- **Exercise goal**: Copy out the listing exactly.

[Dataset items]

___

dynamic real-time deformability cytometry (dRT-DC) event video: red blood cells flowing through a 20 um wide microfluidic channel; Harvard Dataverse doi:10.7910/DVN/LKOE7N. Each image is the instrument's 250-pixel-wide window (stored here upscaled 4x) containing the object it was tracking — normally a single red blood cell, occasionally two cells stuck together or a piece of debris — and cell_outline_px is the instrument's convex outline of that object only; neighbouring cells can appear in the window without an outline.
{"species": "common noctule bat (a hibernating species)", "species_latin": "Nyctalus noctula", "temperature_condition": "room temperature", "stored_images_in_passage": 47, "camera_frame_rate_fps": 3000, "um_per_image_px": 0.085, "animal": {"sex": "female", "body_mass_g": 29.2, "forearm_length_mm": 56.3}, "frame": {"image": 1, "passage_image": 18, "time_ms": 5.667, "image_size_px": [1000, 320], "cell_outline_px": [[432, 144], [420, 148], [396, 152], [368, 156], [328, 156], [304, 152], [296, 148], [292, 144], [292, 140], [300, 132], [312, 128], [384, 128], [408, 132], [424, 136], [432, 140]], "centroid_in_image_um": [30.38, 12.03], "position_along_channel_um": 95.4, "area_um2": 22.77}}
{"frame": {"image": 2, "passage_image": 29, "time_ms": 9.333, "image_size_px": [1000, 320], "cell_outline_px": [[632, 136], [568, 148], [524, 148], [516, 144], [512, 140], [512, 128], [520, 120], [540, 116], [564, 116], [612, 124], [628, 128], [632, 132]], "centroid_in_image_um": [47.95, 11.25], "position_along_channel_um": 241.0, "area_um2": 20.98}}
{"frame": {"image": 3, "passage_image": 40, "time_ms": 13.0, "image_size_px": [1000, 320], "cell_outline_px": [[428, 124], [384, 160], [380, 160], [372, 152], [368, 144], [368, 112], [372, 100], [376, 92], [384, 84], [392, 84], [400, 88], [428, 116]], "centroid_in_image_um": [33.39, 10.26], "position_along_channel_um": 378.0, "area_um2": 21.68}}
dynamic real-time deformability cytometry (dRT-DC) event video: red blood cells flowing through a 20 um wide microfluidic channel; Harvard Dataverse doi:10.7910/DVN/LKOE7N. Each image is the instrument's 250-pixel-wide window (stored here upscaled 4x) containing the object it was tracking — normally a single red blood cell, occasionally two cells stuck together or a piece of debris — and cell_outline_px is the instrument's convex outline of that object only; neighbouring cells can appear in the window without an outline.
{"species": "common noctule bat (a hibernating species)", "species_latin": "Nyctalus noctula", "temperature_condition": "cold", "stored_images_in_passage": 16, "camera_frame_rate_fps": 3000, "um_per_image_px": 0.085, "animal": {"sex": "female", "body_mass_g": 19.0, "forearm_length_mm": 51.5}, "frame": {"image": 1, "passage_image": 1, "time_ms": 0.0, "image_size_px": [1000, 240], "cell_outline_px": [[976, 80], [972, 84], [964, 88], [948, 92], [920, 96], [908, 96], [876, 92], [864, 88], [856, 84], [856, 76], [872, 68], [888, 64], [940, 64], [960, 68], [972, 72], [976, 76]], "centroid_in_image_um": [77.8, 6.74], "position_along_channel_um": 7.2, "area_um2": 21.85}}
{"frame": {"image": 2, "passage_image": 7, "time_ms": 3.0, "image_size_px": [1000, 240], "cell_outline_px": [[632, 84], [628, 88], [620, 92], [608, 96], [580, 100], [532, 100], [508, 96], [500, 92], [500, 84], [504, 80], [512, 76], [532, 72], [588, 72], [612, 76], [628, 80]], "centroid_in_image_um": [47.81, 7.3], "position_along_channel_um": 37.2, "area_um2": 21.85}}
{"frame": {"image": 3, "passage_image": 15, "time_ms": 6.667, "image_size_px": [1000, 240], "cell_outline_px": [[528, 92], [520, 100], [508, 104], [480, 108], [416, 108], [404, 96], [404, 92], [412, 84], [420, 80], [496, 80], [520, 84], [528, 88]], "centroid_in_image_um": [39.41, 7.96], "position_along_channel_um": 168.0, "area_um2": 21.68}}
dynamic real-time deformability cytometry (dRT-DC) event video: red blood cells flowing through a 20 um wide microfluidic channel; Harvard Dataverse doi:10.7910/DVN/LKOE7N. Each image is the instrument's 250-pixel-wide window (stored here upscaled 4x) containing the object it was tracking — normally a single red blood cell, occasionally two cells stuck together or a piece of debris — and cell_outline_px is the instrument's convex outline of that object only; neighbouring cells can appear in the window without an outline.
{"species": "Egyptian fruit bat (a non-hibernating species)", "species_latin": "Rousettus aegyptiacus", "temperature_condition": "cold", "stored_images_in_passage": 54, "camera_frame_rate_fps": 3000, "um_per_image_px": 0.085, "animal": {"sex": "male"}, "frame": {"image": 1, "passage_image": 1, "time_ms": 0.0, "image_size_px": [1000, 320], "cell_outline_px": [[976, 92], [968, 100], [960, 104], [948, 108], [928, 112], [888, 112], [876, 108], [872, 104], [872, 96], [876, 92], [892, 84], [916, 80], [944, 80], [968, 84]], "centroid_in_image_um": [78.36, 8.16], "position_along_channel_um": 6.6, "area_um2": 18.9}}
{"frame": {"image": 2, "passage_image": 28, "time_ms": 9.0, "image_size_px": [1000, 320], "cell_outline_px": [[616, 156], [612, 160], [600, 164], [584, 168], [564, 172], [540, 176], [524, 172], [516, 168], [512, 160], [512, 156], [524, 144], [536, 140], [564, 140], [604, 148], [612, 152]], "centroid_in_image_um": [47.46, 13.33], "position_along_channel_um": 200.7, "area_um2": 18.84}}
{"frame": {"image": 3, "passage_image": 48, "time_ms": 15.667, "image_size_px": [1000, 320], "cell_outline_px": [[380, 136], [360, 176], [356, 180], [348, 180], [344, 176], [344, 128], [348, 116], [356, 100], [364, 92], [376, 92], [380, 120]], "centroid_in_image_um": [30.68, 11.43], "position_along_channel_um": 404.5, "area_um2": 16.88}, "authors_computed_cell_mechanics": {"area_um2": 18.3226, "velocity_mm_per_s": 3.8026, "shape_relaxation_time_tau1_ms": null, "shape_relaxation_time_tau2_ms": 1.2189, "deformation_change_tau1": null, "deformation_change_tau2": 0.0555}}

___

- **Output**:
dynamic real-time deformability cytometry (dRT-DC) event video: red blood cells flowing through a 20 um wide microfluidic channel; Harvard Dataverse doi:10.7910/DVN/LKOE7N. Each image is the instrument's 250-pixel-wide window (stored here upscaled 4x) containing the object it was tracking — normally a single red blood cell, occasionally two cells stuck together or a piece of debris — and cell_outline_px is the instrument's convex outline of that object only; neighbouring cells can appear in the window without an outline.
{"species": "common noctule bat (a hibernating species)", "species_latin": "Nyctalus noctula", "temperature_condition": "room temperature", "stored_images_in_passage": 47, "camera_frame_rate_fps": 3000, "um_per_image_px": 0.085, "animal": {"sex": "female", "body_mass_g": 29.2, "forearm_length_mm": 56.3}, "frame": {"image": 1, "passage_image": 18, "time_ms": 5.667, "image_size_px": [1000, 320], "cell_outline_px": [[432, 144], [420, 148], [396, 152], [368, 156], [328, 156], [304, 152], [296, 148], [292, 144], [292, 140], [300, 132], [312, 128], [384, 128], [408, 132], [424, 136], [432, 140]], "centroid_in_image_um": [30.38, 12.03], "position_along_channel_um": 95.4, "area_um2": 22.77}}
{"frame": {"image": 2, "passage_image": 29, "time_ms": 9.333, "image_size_px": [1000, 320], "cell_outline_px": [[632, 136], [568, 148], [524, 148], [516, 144], [512, 140], [512, 128], [520, 120], [540, 116], [564, 116], [612, 124], [628, 128], [632, 132]], "centroid_in_image_um": [47.95, 11.25], "position_along_channel_um": 241.0, "area_um2": 20.98}}
{"frame": {"image": 3, "passage_image": 40, "time_ms": 13.0, "image_size_px": [1000, 320], "cell_outline_px": [[428, 124], [384, 160], [380, 160], [372, 152], [368, 144], [368, 112], [372, 100], [376, 92], [384, 84], [392, 84], [400, 88], [428, 116]], "centroid_in_image_um": [33.39, 10.26], "position_along_channel_um": 378.0, "area_um2": 21.68}}
dynamic real-time deformability cytometry (dRT-DC) event video: red blood cells flowing through a 20 um wide microfluidic channel; Harvard Dataverse doi:10.7910/DVN/LKOE7N. Each image is the instrument's 250-pixel-wide window (stored here upscaled 4x) containing the object it was tracking — normally a single red blood cell, occasionally two cells stuck together or a piece of debris — and cell_outline_px is the instrument's convex outline of that object only; neighbouring cells can appear in the window without an outline.
{"species": "common noctule bat (a hibernating species)", "species_latin": "Nyctalus noctula", "temperature_condition": "cold", "stored_images_in_passage": 16, "camera_frame_rate_fps": 3000, "um_per_image_px": 0.085, "animal": {"sex": "female", "body_mass_g": 19.0, "forearm_length_mm": 51.5}, "frame": {"image": 1, "passage_image": 1, "time_ms": 0.0, "image_size_px": [1000, 240], "cell_outline_px": [[976, 80], [972, 84], [964, 88], [948, 92], [920, 96], [908, 96], [876, 92], [864, 88], [856, 84], [856, 76], [872, 68], [888, 64], [940, 64], [960, 68], [972, 72], [976, 76]], "centroid_in_image_um": [77.8, 6.74], "position_along_channel_um": 7.2, "area_um2": 21.85}}
{"frame": {"image": 2, "passage_image": 7, "time_ms": 3.0, "image_size_px": [1000, 240], "cell_outline_px": [[632, 84], [628, 88], [620, 92], [608, 96], [580, 100], [532, 100], [508, 96], [500, 92], [500, 84], [504, 80], [512, 76], [532, 72], [588, 72], [612, 76], [628, 80]], "centroid_in_image_um": [47.81, 7.3], "position_along_channel_um": 37.2, "area_um2": 21.85}}
{"frame": {"image": 3, "passage_image": 15, "time_ms": 6.667, "image_size_px": [1000, 240], "cell_outline_px": [[528, 92], [520, 100], [508, 104], [480, 108], [416, 108], [404, 96], [404, 92], [412, 84], [420, 80], [496, 80], [520, 84], [528, 88]], "centroid_in_image_um": [39.41, 7.96], "position_along_channel_um": 168.0, "area_um2": 21.68}}
dynamic real-time deformability cytometry (dRT-DC) event video: red blood cells flowing through a 20 um wide microfluidic channel; Harvard Dataverse doi:10.7910/DVN/LKOE7N. Each image is the instrument's 250-pixel-wide window (stored here upscaled 4x) containing the object it was tracking — normally a single red blood cell, occasionally two cells stuck together or a piece of debris — and cell_outline_px is the instrument's convex outline of that object only; neighbouring cells can appear in the window without an outline.
{"species": "Egyptian fruit bat (a non-hibernating species)", "species_latin": "Rousettus aegyptiacus", "temperature_condition": "cold", "stored_images_in_passage": 54, "camera_frame_rate_fps": 3000, "um_per_image_px": 0.085, "animal": {"sex": "male"}, "frame": {"image": 1, "passage_image": 1, "time_ms": 0.0, "image_size_px": [1000, 320], "cell_outline_px": [[976, 92], [968, 100], [960, 104], [948, 108], [928, 112], [888, 112], [876, 108], [872, 104], [872, 96], [876, 92], [892, 84], [916, 80], [944, 80], [968, 84]], "centroid_in_image_um": [78.36, 8.16], "position_along_channel_um": 6.6, "area_um2": 18.9}}
{"frame": {"image": 2, "passage_image": 28, "time_ms": 9.0, "image_size_px": [1000, 320], "cell_outline_px": [[616, 156], [612, 160], [600, 164], [584, 168], [564, 172], [540, 176], [524, 172], [516, 168], [512, 160], [512, 156], [524, 144], [536, 140], [564, 140], [604, 148], [612, 152]], "centroid_in_image_um": [47.46, 13.33], "position_along_channel_um": 200.7, "area_um2": 18.84}}
{"frame": {"image": 3, "passage_image": 48, "time_ms": 15.667, "image_size_px": [1000, 320], "cell_outline_px": [[380, 136], [360, 176], [356, 180], [348, 180], [344, 176], [344, 128], [348, 116], [356, 100], [364, 92], [376, 92], [380, 120]], "centroid_in_image_um": [30.68, 11.43], "position_along_channel_um": 404.5, "area_um2": 16.88}, "authors_computed_cell_mechanics": {"area_um2": 18.3226, "velocity_mm_per_s": 3.8026, "shape_relaxation_time_tau1_ms": null, "shape_relaxation_time_tau2_ms": 1.2189, "deformation_change_tau1": null, "deformation_change_tau2": 0.0555}}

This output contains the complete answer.